Lavrov met with comprising External Relations Commissioner Benita Ferrero-Waldner, High Representative for Common Foreign and Security Policy Javier Solana, and German Foreign Minister Frank-Walter Steinmeier, representing the current EU Presidency.
The high-level talks, however, failed to break the long-standing impasse between Moscow and Brussels over energy policy.
No To Charter
Lavrov said Russia remains opposed to an Energy Charter that would give foreign investors greater access to Moscow's oil and gas deposits and export pipelines.
"We see absolutely no need to form any supranational bodies," he said.
The Russian foreign minister said the terms of his country's energy cooperation with Europe had already been decided at the G8 summit of the world's major industrialized nations in St. Petersburg in July.
At the summit, Russia rejected European calls for it to ratify the Energy Charter.

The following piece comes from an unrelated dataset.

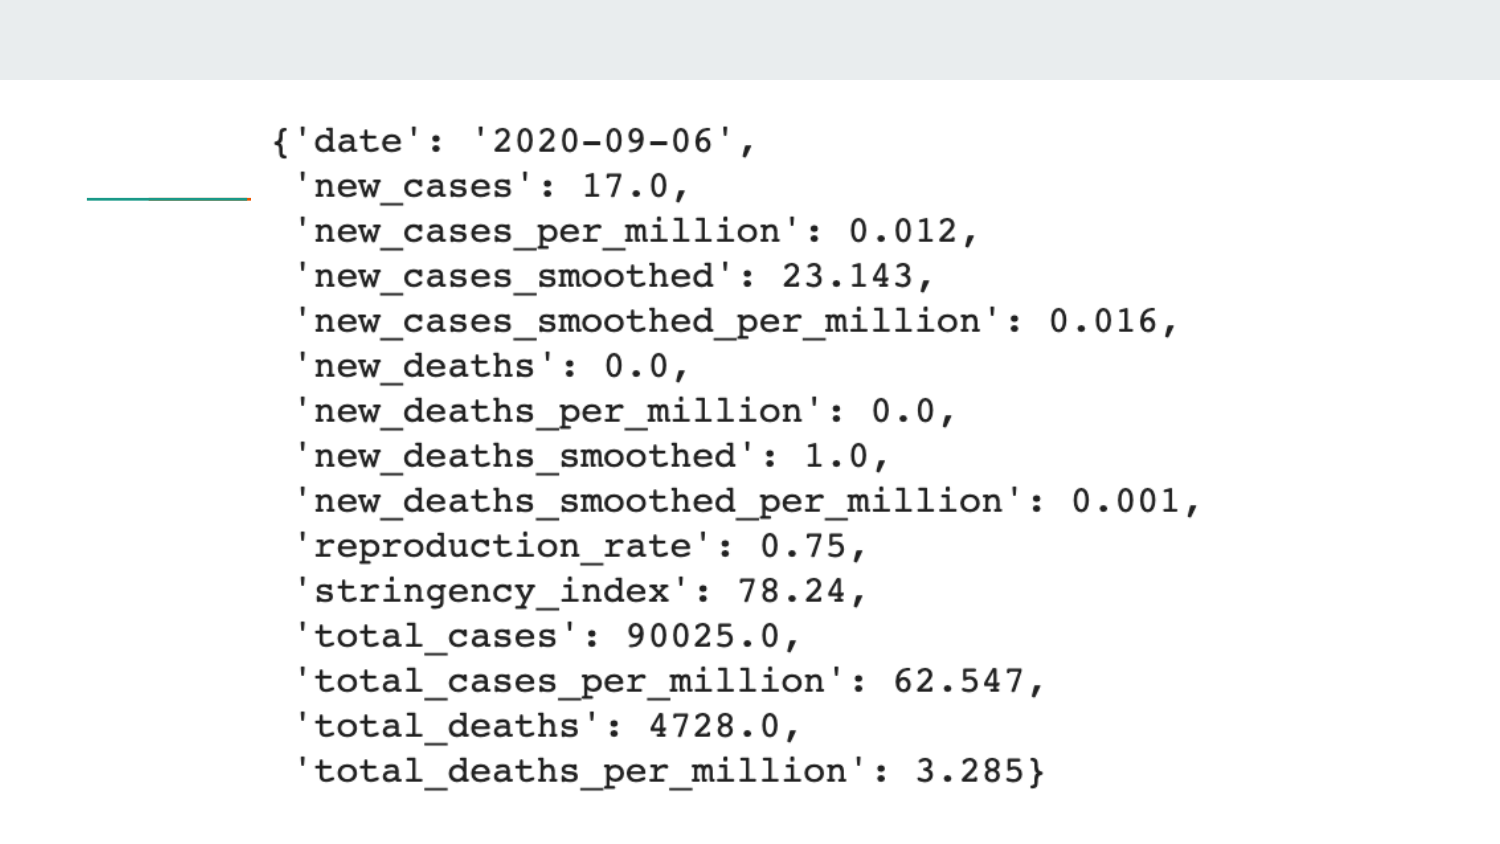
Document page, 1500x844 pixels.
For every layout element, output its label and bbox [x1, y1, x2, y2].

Instead, Moscow agreed to a vaguely worded statement supporting the charter's principles. But without formal ratification, Russia's gas-export pipelines remained in the hands of the state-controlled Gazprom natural gas monopoly.
Fair Deal
EU countries are pushing for access to Russia's energy deposits and gas pipelines. Russia says Brussels must offer assets comparable in value in exchange for such access.
The EU also wants to include what it calls fair-trade principles in energy in a new EU-Russia partnership deal. But talks on a new EU-Russia agreement have been stalled since last year when Poland insisted that Moscow first end a ban on Polish meat and plant imports and ratify the Energy Charter.
Lavrov said the delays in forging a new Russia-EU agreement were "artificial." He added that Moscow expects Poland to take steps to resolve the standoff.
The 27-nation EU relies on Russia for about a quarter of its energy supplies. But pricing disputes with Ukraine and Belarus have temporarily interrupted supplies to Europe, raising questions about Moscow's reliability as a supplier.
Lavrov also suggested that the EU sanction transit countries that cause supply disruptions, an apparent reference to Ukraine and Belarus.
"We also noted during our talks today that some of the transit countries that created problems in the supply of energy resources from Russia to Europe are members of the Energy Charter Treaty, so members of this treaty can certainly use methods provided in it to discipline those transit countries."
Ukraine is a member of the Energy Charter Treaty. Belarus has signed the treaty, but has not ratified it.
German Foreign Minister Steinmeier said that Moscow and Brussels "need one another." Despite the difficulties, Steinmeier said he was optimistic the two sides would work out what he called "deficits in European-Russia cooperation."